I would add that in the political system, they are made by those who participate. If everyone just runs off like this we will never get any improvements done.
It kind of reminds me of the Dancing Rabbit eco-village, which I think appeared on this blog a while ago. I mean, great idea and everything, but it only affects the two dozen or whatever people that live there. That’s it, except for a bit of inspiration and thought provokage. The reduction in impact on the environment and other people’s lives is negligible compared with the most insignificant laws.
ic.org might be a good place to start
Hey. I can add a report from Burning Man 2009. I am the author and copyright holder.
http://planetwaves.net/astrologynews/1320675027.html
Eric Francis
A favourite saying of mine is “forward in all directions”. Not everyone can advance in any particular direction, but those who are inclined to do so should, and those whose inclinations lead them elsewhere should follow their own way. As long as the general direction is towards improvement it works. It’s not necessarily running “away”, it’s more like running “to”. Those who are working on changing legislation would benefit from having positive working examples to point towards. Nay-sayers thrive on fear-mongering and the more examples of living and thriving to point to the better.

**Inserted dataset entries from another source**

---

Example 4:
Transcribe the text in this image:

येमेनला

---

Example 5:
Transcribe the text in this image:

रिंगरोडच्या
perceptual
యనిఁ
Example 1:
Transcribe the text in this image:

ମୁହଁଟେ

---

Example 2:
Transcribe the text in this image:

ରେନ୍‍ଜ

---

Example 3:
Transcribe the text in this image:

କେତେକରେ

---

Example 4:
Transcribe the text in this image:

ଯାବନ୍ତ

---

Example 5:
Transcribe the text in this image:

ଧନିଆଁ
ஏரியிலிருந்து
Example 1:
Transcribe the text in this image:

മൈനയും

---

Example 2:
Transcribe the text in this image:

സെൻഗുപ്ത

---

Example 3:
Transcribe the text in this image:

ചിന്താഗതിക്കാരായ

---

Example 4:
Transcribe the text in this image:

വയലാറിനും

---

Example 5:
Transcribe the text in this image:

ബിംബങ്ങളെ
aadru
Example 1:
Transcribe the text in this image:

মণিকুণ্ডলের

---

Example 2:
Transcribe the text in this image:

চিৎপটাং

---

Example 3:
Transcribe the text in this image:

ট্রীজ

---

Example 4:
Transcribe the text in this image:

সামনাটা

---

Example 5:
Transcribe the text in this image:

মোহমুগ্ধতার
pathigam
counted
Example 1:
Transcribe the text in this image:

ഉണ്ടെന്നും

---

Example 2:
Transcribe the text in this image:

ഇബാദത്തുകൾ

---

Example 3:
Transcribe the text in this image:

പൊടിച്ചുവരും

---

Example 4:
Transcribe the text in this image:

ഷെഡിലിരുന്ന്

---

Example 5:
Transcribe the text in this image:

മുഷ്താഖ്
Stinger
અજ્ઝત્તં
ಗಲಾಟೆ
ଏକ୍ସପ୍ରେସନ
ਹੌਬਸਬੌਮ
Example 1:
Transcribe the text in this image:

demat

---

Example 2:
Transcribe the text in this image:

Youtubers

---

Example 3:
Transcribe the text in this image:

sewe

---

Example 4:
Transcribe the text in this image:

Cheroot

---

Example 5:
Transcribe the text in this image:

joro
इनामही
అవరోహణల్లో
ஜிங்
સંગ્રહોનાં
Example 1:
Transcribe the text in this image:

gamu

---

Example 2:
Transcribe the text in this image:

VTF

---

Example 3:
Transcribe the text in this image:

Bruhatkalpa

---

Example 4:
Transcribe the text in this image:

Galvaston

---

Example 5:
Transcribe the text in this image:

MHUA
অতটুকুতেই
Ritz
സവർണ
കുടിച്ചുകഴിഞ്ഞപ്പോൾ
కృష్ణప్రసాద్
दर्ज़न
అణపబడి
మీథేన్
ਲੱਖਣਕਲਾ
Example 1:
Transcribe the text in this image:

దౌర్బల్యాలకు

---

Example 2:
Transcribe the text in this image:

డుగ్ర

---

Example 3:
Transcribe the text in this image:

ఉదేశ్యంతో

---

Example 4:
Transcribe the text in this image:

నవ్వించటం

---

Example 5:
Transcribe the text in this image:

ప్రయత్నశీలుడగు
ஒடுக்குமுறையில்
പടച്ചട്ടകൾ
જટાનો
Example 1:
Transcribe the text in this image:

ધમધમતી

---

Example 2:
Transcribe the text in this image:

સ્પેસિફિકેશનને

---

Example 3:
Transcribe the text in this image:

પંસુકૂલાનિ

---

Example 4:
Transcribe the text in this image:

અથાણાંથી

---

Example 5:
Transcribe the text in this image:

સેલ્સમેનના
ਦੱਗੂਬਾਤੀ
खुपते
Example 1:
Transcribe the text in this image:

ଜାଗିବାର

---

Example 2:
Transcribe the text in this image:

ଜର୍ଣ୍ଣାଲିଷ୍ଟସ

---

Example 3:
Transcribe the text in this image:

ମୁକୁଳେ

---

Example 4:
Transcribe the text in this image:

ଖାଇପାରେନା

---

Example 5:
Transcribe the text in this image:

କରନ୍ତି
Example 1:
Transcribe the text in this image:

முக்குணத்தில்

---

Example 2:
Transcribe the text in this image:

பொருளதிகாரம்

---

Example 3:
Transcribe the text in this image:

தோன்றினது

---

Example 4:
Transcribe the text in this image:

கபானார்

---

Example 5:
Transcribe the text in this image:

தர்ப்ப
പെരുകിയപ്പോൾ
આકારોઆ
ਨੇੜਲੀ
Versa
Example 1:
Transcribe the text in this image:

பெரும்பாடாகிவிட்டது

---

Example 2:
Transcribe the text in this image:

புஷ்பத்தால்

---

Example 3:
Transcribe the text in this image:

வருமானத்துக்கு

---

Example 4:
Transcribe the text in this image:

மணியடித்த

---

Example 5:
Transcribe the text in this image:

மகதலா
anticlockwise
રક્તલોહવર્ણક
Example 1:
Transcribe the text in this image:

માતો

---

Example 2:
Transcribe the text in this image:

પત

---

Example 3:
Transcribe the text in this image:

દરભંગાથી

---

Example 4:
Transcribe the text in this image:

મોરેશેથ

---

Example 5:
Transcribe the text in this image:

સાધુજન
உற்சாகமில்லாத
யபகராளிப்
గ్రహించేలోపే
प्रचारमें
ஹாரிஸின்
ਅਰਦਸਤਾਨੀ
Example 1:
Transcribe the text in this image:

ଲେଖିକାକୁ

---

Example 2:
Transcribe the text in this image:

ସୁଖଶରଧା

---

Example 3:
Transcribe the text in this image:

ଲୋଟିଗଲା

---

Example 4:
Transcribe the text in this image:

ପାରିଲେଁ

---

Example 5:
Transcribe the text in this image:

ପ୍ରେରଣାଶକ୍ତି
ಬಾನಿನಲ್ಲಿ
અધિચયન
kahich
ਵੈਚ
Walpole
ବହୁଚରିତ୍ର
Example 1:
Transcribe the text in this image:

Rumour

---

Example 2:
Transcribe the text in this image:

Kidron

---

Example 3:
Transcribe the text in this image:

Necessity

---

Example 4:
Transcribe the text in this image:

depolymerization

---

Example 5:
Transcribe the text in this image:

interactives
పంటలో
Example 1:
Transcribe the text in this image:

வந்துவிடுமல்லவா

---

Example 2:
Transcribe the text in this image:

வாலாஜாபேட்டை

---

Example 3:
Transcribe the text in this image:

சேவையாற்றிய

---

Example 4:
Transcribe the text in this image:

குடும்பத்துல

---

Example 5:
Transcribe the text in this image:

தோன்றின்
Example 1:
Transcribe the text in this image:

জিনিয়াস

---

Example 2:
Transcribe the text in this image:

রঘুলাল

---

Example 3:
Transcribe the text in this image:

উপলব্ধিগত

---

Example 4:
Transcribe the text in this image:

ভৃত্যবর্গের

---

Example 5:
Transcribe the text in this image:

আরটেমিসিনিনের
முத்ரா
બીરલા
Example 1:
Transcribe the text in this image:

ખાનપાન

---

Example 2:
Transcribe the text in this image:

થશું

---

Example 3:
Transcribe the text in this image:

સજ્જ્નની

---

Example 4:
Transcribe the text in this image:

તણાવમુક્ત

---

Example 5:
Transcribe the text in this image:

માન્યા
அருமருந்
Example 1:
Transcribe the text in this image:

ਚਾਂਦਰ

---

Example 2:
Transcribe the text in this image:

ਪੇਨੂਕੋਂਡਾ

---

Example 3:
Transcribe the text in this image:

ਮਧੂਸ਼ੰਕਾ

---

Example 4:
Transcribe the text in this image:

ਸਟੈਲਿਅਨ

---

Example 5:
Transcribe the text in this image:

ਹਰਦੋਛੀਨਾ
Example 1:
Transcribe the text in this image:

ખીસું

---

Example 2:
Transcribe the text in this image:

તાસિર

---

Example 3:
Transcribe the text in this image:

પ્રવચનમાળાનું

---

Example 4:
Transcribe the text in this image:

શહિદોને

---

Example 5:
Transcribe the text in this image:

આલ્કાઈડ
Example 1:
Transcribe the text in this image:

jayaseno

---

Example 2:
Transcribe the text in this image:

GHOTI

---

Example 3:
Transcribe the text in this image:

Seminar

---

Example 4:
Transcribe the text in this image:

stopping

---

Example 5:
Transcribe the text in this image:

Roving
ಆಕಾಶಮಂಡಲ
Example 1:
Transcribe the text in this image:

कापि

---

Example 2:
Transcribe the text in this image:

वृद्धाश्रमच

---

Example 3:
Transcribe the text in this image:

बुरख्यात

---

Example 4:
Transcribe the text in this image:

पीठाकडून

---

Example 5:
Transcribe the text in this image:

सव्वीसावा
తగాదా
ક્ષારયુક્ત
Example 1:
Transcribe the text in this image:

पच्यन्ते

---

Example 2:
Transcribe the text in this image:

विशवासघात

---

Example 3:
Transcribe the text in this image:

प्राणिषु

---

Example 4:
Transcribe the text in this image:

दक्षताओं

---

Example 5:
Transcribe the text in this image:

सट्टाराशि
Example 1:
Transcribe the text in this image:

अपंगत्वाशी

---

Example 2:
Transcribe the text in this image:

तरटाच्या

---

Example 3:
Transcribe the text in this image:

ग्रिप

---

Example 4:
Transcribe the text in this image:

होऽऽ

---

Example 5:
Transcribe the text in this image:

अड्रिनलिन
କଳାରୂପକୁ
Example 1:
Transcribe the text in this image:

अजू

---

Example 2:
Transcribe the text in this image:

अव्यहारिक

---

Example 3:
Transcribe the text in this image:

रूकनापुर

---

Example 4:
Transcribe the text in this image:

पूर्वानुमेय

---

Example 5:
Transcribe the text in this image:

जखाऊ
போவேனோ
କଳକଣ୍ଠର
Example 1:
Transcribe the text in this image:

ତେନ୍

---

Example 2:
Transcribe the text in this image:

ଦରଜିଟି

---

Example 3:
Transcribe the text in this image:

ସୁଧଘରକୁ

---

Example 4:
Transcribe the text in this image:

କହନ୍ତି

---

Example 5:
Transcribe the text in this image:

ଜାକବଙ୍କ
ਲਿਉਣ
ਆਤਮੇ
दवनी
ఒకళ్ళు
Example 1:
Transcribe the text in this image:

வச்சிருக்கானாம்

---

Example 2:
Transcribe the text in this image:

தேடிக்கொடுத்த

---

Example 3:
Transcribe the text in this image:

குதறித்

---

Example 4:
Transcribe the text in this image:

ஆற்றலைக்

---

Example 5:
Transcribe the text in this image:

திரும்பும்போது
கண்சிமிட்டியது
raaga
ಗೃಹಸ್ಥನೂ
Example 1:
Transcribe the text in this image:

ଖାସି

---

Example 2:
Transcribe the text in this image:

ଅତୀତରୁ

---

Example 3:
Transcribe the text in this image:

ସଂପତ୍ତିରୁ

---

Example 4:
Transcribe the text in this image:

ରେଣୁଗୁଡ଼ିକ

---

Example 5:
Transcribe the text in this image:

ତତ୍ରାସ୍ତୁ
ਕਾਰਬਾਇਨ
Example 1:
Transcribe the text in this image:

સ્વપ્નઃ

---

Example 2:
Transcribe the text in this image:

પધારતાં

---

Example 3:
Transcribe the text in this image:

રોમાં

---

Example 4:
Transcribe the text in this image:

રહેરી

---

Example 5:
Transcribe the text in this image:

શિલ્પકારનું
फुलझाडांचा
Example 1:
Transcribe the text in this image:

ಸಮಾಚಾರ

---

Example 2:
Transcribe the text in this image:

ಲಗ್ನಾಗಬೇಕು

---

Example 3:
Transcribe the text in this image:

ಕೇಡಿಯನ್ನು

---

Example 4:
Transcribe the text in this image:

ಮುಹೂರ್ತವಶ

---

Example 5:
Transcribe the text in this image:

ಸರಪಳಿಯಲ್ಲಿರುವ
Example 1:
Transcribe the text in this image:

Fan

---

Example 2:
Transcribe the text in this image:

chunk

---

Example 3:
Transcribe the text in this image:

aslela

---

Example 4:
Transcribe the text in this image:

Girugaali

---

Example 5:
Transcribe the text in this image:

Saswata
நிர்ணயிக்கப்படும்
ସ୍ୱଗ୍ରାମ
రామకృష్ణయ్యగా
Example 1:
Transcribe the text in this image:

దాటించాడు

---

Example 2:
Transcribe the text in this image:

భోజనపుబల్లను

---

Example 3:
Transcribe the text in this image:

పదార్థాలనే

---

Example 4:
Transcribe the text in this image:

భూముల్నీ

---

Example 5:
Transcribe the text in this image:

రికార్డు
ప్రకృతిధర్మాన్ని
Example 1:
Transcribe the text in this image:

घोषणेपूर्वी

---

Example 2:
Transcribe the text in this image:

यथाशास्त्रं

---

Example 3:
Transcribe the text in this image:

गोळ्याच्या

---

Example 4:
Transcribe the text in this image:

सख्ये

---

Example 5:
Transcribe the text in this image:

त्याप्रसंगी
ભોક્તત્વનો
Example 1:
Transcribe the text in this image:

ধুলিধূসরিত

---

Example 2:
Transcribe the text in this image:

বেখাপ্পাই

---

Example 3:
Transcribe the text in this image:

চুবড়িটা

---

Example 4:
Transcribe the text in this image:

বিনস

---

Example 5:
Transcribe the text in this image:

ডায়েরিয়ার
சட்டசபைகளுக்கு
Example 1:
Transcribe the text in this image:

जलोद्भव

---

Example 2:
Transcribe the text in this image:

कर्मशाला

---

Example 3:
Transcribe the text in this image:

I’m sure instead of a simple separation between business and government you meant rather something like a one-way permeable wall preventing business from overly influencing gov’t. Where gov’t instead of enabling the worst instincts of business, has enhanced powers to regulate those instincts to the benefit of the many rather than the few.
It’s a very sticky subject, unfortunately. In the present situation the solution, or at least a reasonably effective treatment, would be public campaign financing.
But we’re talking about a hypothetical new society that follows the inevitable collapse of the present one. And that raises an interesting question, one that, for what it’s worth, we’re not likely to live long enough to have to actually address. I mean even if we see the end of the present situation, there will follow – as always occurs – a period of chaos and anarchy. And following that only the most dangerous elements are likely to have the power to make the rules anyway. But whatever, it’s an interesting exercise nonetheless.
But the question is, how does one actually go about designing a society, making the rules? As I’ve just demonstrated, every rule made will be “loopholed” to the point of meaninglessness (hence the state of the US now). Rules have to be designed with extreme care, and even then with an eye to the acceptability of the inevitable consequences.
As a “citizen” of Black Rock City, I can say that what we have out there in the middle of the desert does work…for a while. The excitement of being part of Burning Man, and creating a society based on kindness and gifting is appealing for the first week or so, but the temporary housing, heat, dust and other harsh elements can affect anyone’s demeanor. Most people who come to Burning Man are conscientious of their neighbors and the environment, but then you have the small fraction who don’t give a damn. Without a common goal (and more benign conditions), a utopian society is just not sustainable.
However, Black Rock City is a pretty good microcosm of the ideal society. For a week, I can totally be myself, create some wonderful relationships, and I never feel safer than when I am at “home”.
hi,
im soooo with you….i have had this same daydream for years now. its only a matter of making it a reality now.
The nevada desert? Why the desert? Wouldn’t water and food be a problem?